I dati dell’indice della vegetazione L-band vegetation optical depth (L-VOD) e ottenuti dalle osservazioni spaziali del satellite SMOS sono gli unici che permettono di stimare globalmente gli stock medi di carbonio aereo. Ma l’applicazione diffusa dell’L-VOD in tutto il mondo è stata limitata dall’interruzione del segnale dovuta alle interferenze radio (emesse da dispositivi elettronici) e dalla sua sensibilità al contenuto di acqua della vegetazione. Per superare questo problema, gli scienziati hanno progettato un metodo di doppio filtraggio, basandosi in particolare su un metodo di scomposizione temporale del segnale (variazioni stagionali, tendenze, ecc.) per eliminare questi due effetti. Quindi, dalla biomassa fuori terra, hanno stabilito la biomassa sotterranea (radici ad esempio) utilizzando una mappa globale del rapporto tra biomassa fuori terra e biomassa sotterranea stabilita nel 2020. Hanno quindi calcolato le distribuzioni spaziali e temporali del carbonio della biomassa totale della vegetazione vivente negli ecosistemi terrestri dal 2010 al 2019 e hanno prodotto mappe globali del cambiamento annuale della biomassa vegetale.

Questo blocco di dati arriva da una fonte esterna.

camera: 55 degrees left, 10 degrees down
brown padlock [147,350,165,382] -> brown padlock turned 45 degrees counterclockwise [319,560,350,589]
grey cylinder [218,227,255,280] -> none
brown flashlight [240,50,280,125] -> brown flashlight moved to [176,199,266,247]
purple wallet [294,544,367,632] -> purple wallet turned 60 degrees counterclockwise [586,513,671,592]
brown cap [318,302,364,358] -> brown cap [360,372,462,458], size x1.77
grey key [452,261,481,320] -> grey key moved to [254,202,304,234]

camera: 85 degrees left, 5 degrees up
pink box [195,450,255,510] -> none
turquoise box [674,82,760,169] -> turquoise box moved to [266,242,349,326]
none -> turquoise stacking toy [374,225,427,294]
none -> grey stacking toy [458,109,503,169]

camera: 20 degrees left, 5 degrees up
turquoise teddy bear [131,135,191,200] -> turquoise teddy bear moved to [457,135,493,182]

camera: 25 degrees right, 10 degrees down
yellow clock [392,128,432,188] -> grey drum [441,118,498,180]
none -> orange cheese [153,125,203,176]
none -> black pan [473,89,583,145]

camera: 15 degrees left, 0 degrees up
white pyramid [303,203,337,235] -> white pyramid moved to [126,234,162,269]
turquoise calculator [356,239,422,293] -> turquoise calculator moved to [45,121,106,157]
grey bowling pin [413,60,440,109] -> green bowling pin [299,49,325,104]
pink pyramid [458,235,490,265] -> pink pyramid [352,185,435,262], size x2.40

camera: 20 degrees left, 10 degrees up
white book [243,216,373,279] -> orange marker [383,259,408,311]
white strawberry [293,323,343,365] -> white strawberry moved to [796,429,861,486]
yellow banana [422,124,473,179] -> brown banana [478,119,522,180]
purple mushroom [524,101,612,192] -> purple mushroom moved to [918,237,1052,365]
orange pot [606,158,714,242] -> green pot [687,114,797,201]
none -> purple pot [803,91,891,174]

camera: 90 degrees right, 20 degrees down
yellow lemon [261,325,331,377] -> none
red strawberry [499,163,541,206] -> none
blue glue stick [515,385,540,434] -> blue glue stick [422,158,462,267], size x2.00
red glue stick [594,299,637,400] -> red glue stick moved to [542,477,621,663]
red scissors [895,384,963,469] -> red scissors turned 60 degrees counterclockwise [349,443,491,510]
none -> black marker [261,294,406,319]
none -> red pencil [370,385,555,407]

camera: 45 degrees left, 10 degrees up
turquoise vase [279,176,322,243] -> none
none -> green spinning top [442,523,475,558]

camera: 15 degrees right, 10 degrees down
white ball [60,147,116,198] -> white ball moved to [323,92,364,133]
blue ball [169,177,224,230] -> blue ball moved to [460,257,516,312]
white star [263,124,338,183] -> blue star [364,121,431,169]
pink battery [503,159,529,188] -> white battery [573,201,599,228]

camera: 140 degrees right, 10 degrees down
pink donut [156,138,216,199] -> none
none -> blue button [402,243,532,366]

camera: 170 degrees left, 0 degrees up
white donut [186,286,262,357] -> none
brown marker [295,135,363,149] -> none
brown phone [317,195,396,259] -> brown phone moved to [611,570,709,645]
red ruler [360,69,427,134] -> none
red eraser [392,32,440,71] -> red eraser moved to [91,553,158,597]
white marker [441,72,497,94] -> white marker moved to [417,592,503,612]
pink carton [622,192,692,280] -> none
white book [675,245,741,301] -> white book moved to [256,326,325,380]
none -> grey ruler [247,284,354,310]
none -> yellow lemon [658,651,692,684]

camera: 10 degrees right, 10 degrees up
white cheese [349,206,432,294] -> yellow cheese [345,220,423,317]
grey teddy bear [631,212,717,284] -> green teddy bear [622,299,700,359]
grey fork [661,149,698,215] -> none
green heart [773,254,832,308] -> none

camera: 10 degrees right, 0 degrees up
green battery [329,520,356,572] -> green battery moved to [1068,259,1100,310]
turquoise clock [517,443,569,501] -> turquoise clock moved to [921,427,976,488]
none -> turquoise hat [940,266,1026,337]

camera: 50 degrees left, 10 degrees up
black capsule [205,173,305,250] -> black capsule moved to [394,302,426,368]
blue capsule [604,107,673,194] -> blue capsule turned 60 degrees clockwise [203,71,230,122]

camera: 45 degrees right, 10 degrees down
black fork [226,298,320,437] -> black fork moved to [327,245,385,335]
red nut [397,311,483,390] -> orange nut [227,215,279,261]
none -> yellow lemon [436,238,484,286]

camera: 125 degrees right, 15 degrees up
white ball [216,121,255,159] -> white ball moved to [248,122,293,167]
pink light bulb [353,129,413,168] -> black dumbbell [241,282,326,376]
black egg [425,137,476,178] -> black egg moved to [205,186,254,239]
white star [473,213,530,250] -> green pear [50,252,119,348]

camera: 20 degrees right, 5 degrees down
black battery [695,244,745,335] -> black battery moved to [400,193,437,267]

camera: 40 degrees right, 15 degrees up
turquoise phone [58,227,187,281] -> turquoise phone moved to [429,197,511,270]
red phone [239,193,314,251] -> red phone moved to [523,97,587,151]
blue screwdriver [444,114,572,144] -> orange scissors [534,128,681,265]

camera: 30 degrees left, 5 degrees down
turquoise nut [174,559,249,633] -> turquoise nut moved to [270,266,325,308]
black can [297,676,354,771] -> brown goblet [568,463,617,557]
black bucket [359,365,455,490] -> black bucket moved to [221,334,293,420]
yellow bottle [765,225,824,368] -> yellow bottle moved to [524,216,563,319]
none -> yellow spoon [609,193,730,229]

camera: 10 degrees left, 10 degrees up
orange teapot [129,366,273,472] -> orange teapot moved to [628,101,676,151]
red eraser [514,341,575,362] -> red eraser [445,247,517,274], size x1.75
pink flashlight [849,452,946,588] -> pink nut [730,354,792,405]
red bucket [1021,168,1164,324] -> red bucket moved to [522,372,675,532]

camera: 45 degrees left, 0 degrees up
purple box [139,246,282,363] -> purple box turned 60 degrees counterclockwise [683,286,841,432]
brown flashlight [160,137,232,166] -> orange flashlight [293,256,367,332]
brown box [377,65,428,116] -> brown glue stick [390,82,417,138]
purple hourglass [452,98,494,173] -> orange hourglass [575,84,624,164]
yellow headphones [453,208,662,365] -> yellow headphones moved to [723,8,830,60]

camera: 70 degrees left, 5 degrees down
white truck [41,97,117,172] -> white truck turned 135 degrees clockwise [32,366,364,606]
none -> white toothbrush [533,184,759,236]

Grazie a queste mappe, gli scienziati hanno prima valutato i bilanci regionali del carbonio su aree di 25 × 25 km, poi hanno attribuito le perdite e i guadagni di carbonio ai cambiamenti nella copertura forestale dovuti agli incendi e ai cambiamenti nell’uso del suolo per studiare infine come l’età delle foreste controlla lo stoccaggio del carbonio terrestre.

Il risultato è stato che «Nel complesso, gli stock di carbonio della biomassa terrestre sono aumentati tra il 2010 e il 2019 di circa 500 milioni di tonnellate di carbonio all’anno. I principali contributori al deposito di carbonio terrestre sono le foreste boreali e temperate, mentre le foreste tropicali sono diventate piccole fonti di carbonio a causa della deforestazione e del degrado legato in particolare agli incendi e alla mortalità conseguente a ripetute siccità. Le foreste tropicali antiche, i cui alberi hanno in media più di 140 anni, sono quasi a zero emissioni di carbonio, mentre le foreste temperate e boreali giovani (meno di 50 anni) e di mezza età (tra 50 e 140 anni) sono le più carbon neutral, grandi pozzi di carbonio».

I ricercatori fanno notare che «Questi nuovi risultati differiscono da quelli degli attuali modelli di previsione della biomassa vegetale che indicano che tutte le foreste secolari sono pozzi di carbonio, tenendo scarsamente conto della demografia dei boschi e degli impatti della deforestazione e del degrado delle piante tropicali che stanno perdendo biomassa».

Lo studio conclude: «Questi risultati sottolineano l’importanza di tenere meglio conto del degrado subito dalle foreste e della loro età per prevedere meglio l’evoluzione di questi pozzi di carbonio a livello globale e quindi orientare meglio le politiche di mitigazione del cambiamento climatico».